Encyclopedia of the Great Plains

David J. Wishart, Editor


The first written accounts of tornadoes in the Great Plains were from settlements near and along the Missouri River in Kansas during the mid-1800s. On October 25, 1844, a tornado moved northeast from present-day Mission, Kansas, into Missouri. Many pioneer farms were damaged or destroyed. A horrific nighttime tornado struck the Baker home just outside Stanton, Kansas, on June 8, 1860, killing all the family. The local townspeople were unaware of the event until morning, when they saw pieces of the home scattered across the hillside. Another nighttime tornado struck near Galesburg, Kansas, killing three children and injuring their mother in their home. Tales spread about the "night phantom that appeared to be composed of fire."

A small outbreak of tornadoes struck central Kansas on June 6, 1876. One tornado near Salina was reported to look like an elephant's trunk moving side to side for about a half hour.

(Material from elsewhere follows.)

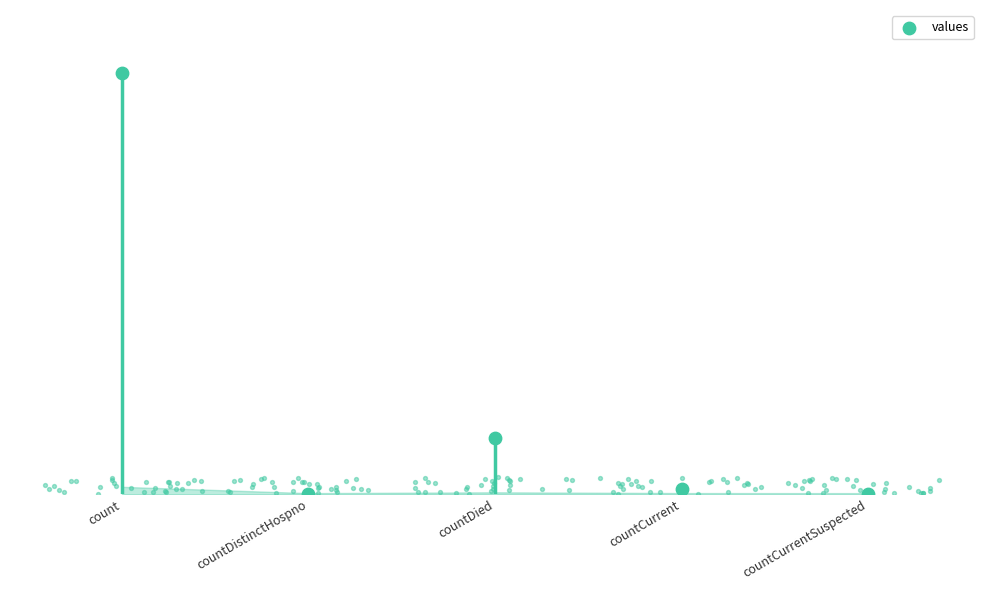

Which has a higher value, countDied or count?

count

A man was watching this tornado off to his north from the doorway of his home when another tornado approached from the south, destroying the house and killing him. On August 25, 1877, a tornado destroyed two spans of the Union Pacific Railroad bridge that crossed the Missouri River at Omaha. Wrought-iron bars on the bridge were bent and twisted. Eyewitnesses saw an immense cloud traveling down the river lifting water into the funnel. An injured watchman on the east bank of the river boated, then swam, to Omaha to warn the next train leaving town of the destroyed bridge. One of the first tornadoes reported in South Dakota occurred on April 17, 1878. The tornado passed about eleven miles west of Yankton near Olivet, destroying several homes. A wagon was reported to have been thrown two miles. One of the first tornadoes reported in Texas was on April 15, 1879, near Dallas, injuring twenty-five people. Fifteen homes were destroyed and six were damaged by what was reported to be a "green-rimmed cone-shaped tornado which rose and fell moving like a monster wave."

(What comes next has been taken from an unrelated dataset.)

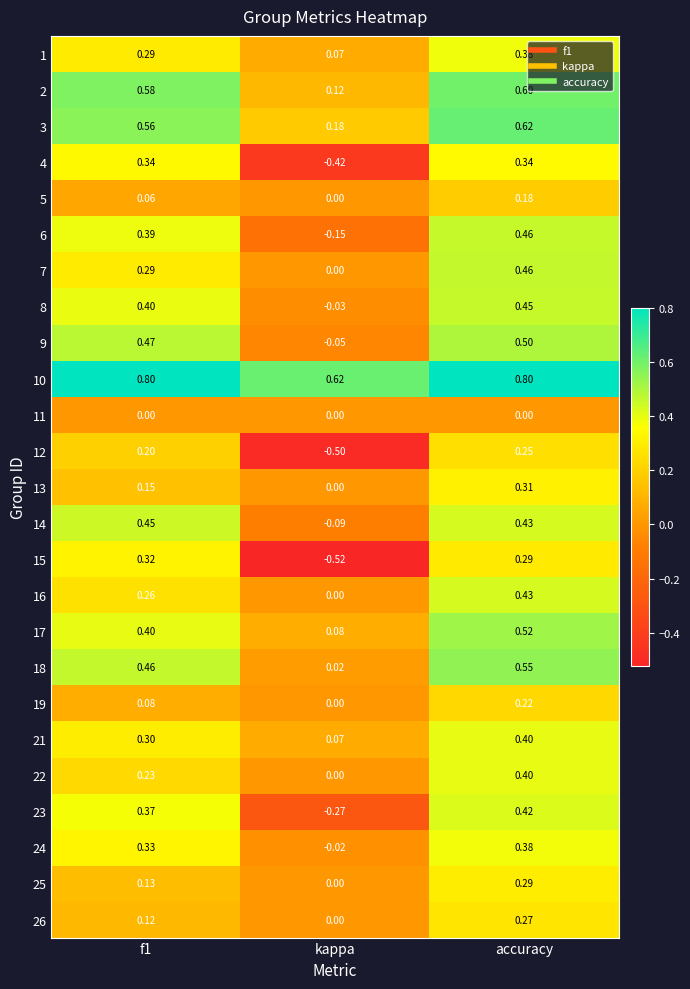

Where is 9 nearest to the value 0?

kappa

A large tornado outbreak in Kansas, Missouri, Nebraska, and Iowa occurred on May 29 and 30, 1879. John Park Finley, a young army cadet, was dispatched from Washington to conduct a damage survey. Finley recorded numerous eyewitness accounts, documented the time of tornado occurrences, and even calculated the forward speeds of the tornadoes. He described in graphic detail the "agonies of death" experienced by some of the tornado victims: "All of the parties were covered with mud from head to foot; eyes, mouths, and ears filled, and clothing torn into shreds. The mother and two children were left in the rubbish; the former having her head crushed, and her long hair, which reached below her waist, was partly cut and pulled from her head, twisted into a rope, and found several feet from her body. That portion of her hair left upon her head was twisted into little wisps and mixed with mud." He wrote that "the bodies of the children, after having been washed for days, were still covered with specks of fine dirt and leaves which seemed to be driven into the flesh."

One of the most famous tornado stories came from Mr. Will Keller, a farmer near Greensburg, Kansas, who witnessed the inside of a tornado from his cellar on June 22, 1928. He looked up into what appeared to be a hollow cylinder and saw lightning, "which zigzagged from side-to-side." Many tornado stories have involved accounts of plucked poultry, sulfurous odors, and objects being carried great distances. Another fascinating account recalls the tornado that struck the railway station in Elmont, Kansas, on June 5, 1917. The ticket window was blown into a nearby field, where it was found beneath a heavy scale weight. The glass was not even cracked. On April 27, 1942, a frame house was blown away by a tornado that struck Pryor, Oklahoma, leaving a kerosene lamp, still lighted and burning, beneath a nearby tree. Such tornado stories made for good press, and together they constitute a distinctive folklore.


Tim Marshall Flower Mound, Texas

Flora, Snowden D. Tornadoes of the United States. Norman: University of Oklahoma Press, 1953.

Grazulis, Thomas. Significant Tornadoes. St. Johnsbury VT: Tornado Project of Environmental Films, 1993.